Boris Johnson's headache dealing with his increasingly rebellious party is going to be substantial.
The question as to how long his newly cobbled-together government can last until the inevitable next leadership challenge remains.
His authority, following the resignation of chancellor Rishi Sunak and health secretary Sajid Javid, is rapidly slipping away.
Downing Street had hoped the domino effect of resignations would subside after 10 people — from parliamentary private secretaries to trade envoys and ministers — quit government on Tuesday night.
However, the terminal atmosphere for the Johnson resignation continued on Wednesday morning when Will Quince, the children’s minister, left government, rapidly followed by another ministerial aide and another junior minister.
Curiously, The National had spotted Mr Quince on the Commons' terrace on Tuesday evening talking in friendly fashion to well-known Tory rebels just 20 minutes before Mr Javid resigned.
Mr Quince was one of several ministers who had been ordered to go on the airwaves to defend Mr Johnson’s position over the Chris Pincher affair, after the deputy chief whip resigned last Thursday after allegedly groping two men.
Mr Quince had originally stated in interviews that he had been given “categorical assurances” that Mr Johnson was unaware of other allegations about Mr Pincher when he appointed him in February.
This was subsequently shown to be false, with Mr Johnson claiming on Tuesday he had “forgotten” being told about past complaints over Mr Pincher for which the prime minister apologised.
In his departure letter, Mr Quince said he had accepted the assurances about Mr Pincher in “good faith” and therefore had “no choice” but to resign.
His act was rapidly duplicated by Laura Trott, a ministerial aide in the Department for Transport.
The new chancellor, the widely respected Nadhim Zahawi, was live on air with the BBC when he was told about the resignations. “I am sorry to see Will Quince go... he was my children and families minister and a great minister,” he said. “All I would say to colleagues is people don't vote for divided teams.”

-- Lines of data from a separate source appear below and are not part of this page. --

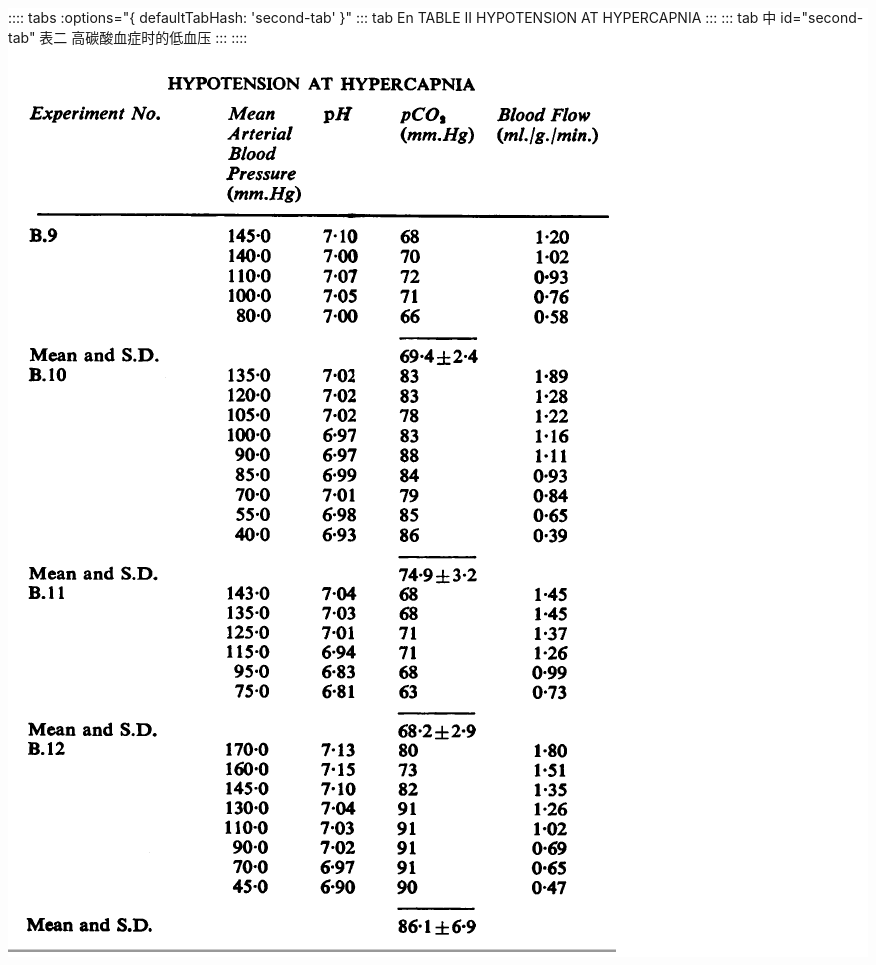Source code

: 

:::: tabs :options="{ defaultTabHash: 'second-tab' }"
::: tab En
TABLE II HYPOTENSION AT HYPERCAPNIA 
:::
::: tab 中 id="second-tab"
表二 高碳酸血症时的低血压
:::
::::




![image-20220530052530966](../../../.vuepress/public/img/21.%E8%84%91%E8%A1%80%E6%B5%81%E8%87%AA%E5%8A%A8%E8%B0%83%E8%8A%82-%E8%A1%80%E5%8E%8B%E5%AF%B9%E8%84%91%E8%A1%80%E6%B5%81%E7%9A%84%E5%BD%B1%E5%93%8D/image-20220530052530966.png)

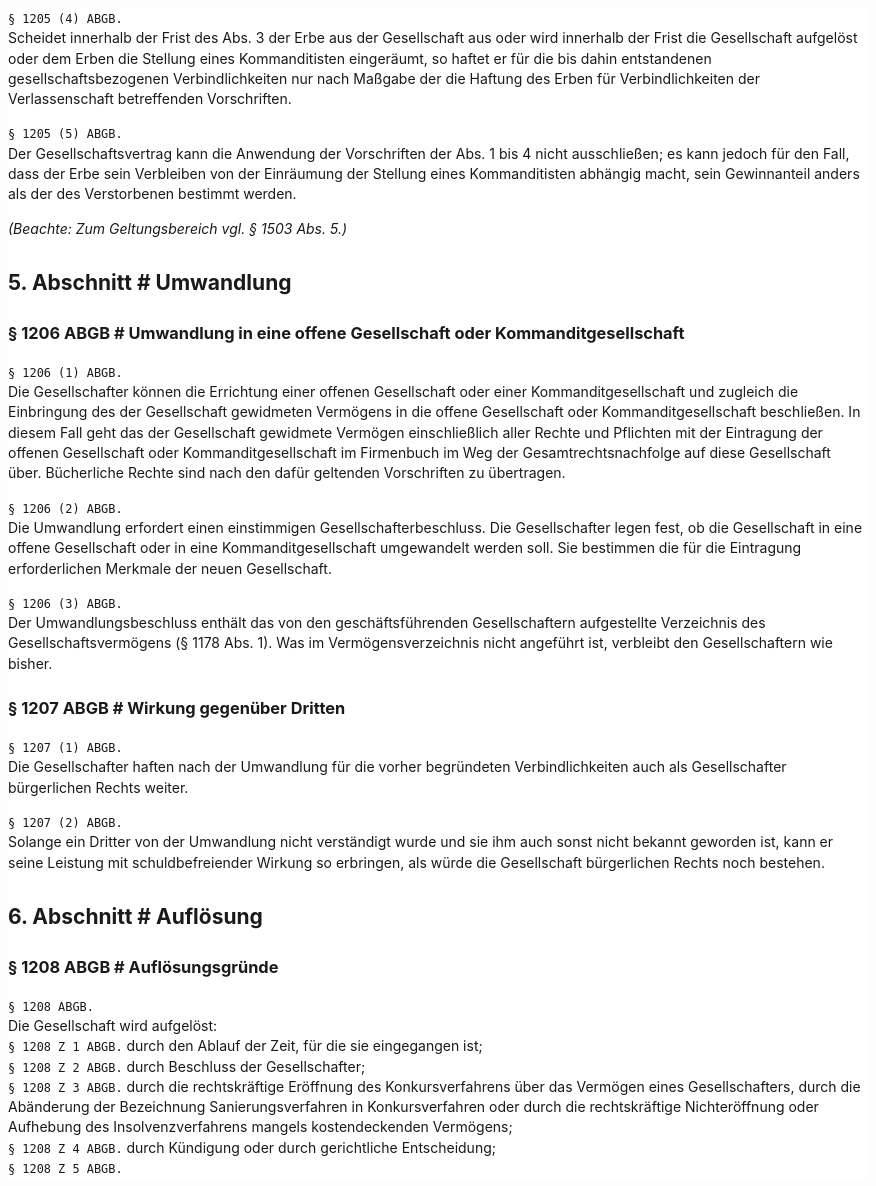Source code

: `§ 1205 (4) ABGB.`  
Scheidet innerhalb der Frist des Abs. 3 der Erbe aus der Gesellschaft aus oder wird innerhalb der Frist die Gesellschaft aufgelöst oder dem Erben die Stellung eines Kommanditisten eingeräumt, so haftet er für die bis dahin entstandenen gesellschaftsbezogenen Verbindlichkeiten nur nach Maßgabe der die Haftung des Erben für Verbindlichkeiten der Verlassenschaft betreffenden Vorschriften.

`§ 1205 (5) ABGB.`  
Der Gesellschaftsvertrag kann die Anwendung der Vorschriften der Abs. 1 bis 4 nicht ausschließen; es kann jedoch für den Fall, dass der Erbe sein Verbleiben von der Einräumung der Stellung eines Kommanditisten abhängig macht, sein Gewinnanteil anders als der des Verstorbenen bestimmt werden.

*(Beachte: Zum Geltungsbereich vgl. § 1503 Abs. 5.)*

## 5. Abschnitt # Umwandlung

### § 1206 ABGB # Umwandlung in eine offene Gesellschaft oder Kommanditgesellschaft

`§ 1206 (1) ABGB.`  
Die Gesellschafter können die Errichtung einer offenen Gesellschaft oder einer Kommanditgesellschaft und zugleich die Einbringung des der Gesellschaft gewidmeten Vermögens in die offene Gesellschaft oder Kommanditgesellschaft beschließen. In diesem Fall geht das der Gesellschaft gewidmete Vermögen einschließlich aller Rechte und Pflichten mit der Eintragung der offenen Gesellschaft oder Kommanditgesellschaft im Firmenbuch im Weg der Gesamtrechtsnachfolge auf diese Gesellschaft über. Bücherliche Rechte sind nach den dafür geltenden Vorschriften zu übertragen.

`§ 1206 (2) ABGB.`  
Die Umwandlung erfordert einen einstimmigen Gesellschafterbeschluss. Die Gesellschafter legen fest, ob die Gesellschaft in eine offene Gesellschaft oder in eine Kommanditgesellschaft umgewandelt werden soll. Sie bestimmen die für die Eintragung erforderlichen Merkmale der neuen Gesellschaft.

`§ 1206 (3) ABGB.`  
Der Umwandlungsbeschluss enthält das von den geschäftsführenden Gesellschaftern aufgestellte Verzeichnis des Gesellschaftsvermögens (§ 1178 Abs. 1). Was im Vermögensverzeichnis nicht angeführt ist, verbleibt den Gesellschaftern wie bisher.

### § 1207 ABGB # Wirkung gegenüber Dritten

`§ 1207 (1) ABGB.`  
Die Gesellschafter haften nach der Umwandlung für die vorher begründeten Verbindlichkeiten auch als Gesellschafter bürgerlichen Rechts weiter.

`§ 1207 (2) ABGB.`  
Solange ein Dritter von der Umwandlung nicht verständigt wurde und sie ihm auch sonst nicht bekannt geworden ist, kann er seine Leistung mit schuldbefreiender Wirkung so erbringen, als würde die Gesellschaft bürgerlichen Rechts noch bestehen.

## 6. Abschnitt # Auflösung

### § 1208 ABGB # Auflösungsgründe

`§ 1208 ABGB.`  
Die Gesellschaft wird aufgelöst:  
`§ 1208 Z 1 ABGB.`
durch den Ablauf der Zeit, für die sie eingegangen ist;  
`§ 1208 Z 2 ABGB.`
durch Beschluss der Gesellschafter;  
`§ 1208 Z 3 ABGB.`
durch die rechtskräftige Eröffnung des Konkursverfahrens über das Vermögen eines Gesellschafters, durch die Abänderung der Bezeichnung Sanierungsverfahren in Konkursverfahren oder durch die rechtskräftige Nichteröffnung oder Aufhebung des Insolvenzverfahrens mangels kostendeckenden Vermögens;  
`§ 1208 Z 4 ABGB.`
durch Kündigung oder durch gerichtliche Entscheidung;  
`§ 1208 Z 5 ABGB.`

Earlier in the interview, the chancellor, who is expected to cut taxes if he remains in power long enough, was flummoxed for a few seconds when asked if he would be repeating untruths over the Pincher affair.
It was a painful moment. But more of those will inevitably arrive in the coming hours for Mr Johnson.
First, he has to get through Prime Minister’s Questions at noon on Wednesday and then questioning before the influential Liaison Committee at 3pm.
Mr Johnson’s character is such that he is likely to bludgeon his way through the crisis no matter what happens around him. Even if more Cabinet ministers resign, he is likely to cling onto power until it is taken away from him.
That may well happen now more rapidly than expected via the 1922 Committee of backbench MPs, that oversees the Conservative parliamentary party.
Elections to its executive will take place next Wednesday where it is now all but inevitable that anti-Johnson MPs will take the majority. They will almost certainly change the rules within a few days to hold a second no confidence vote before summer recess on July 21.
In the last vote, 148 MPs voted against him, with 211 for. All it now requires is a further 32 MPs to switch their votes to “not having confidence in the Prime Minister” for Mr Johnson to be out.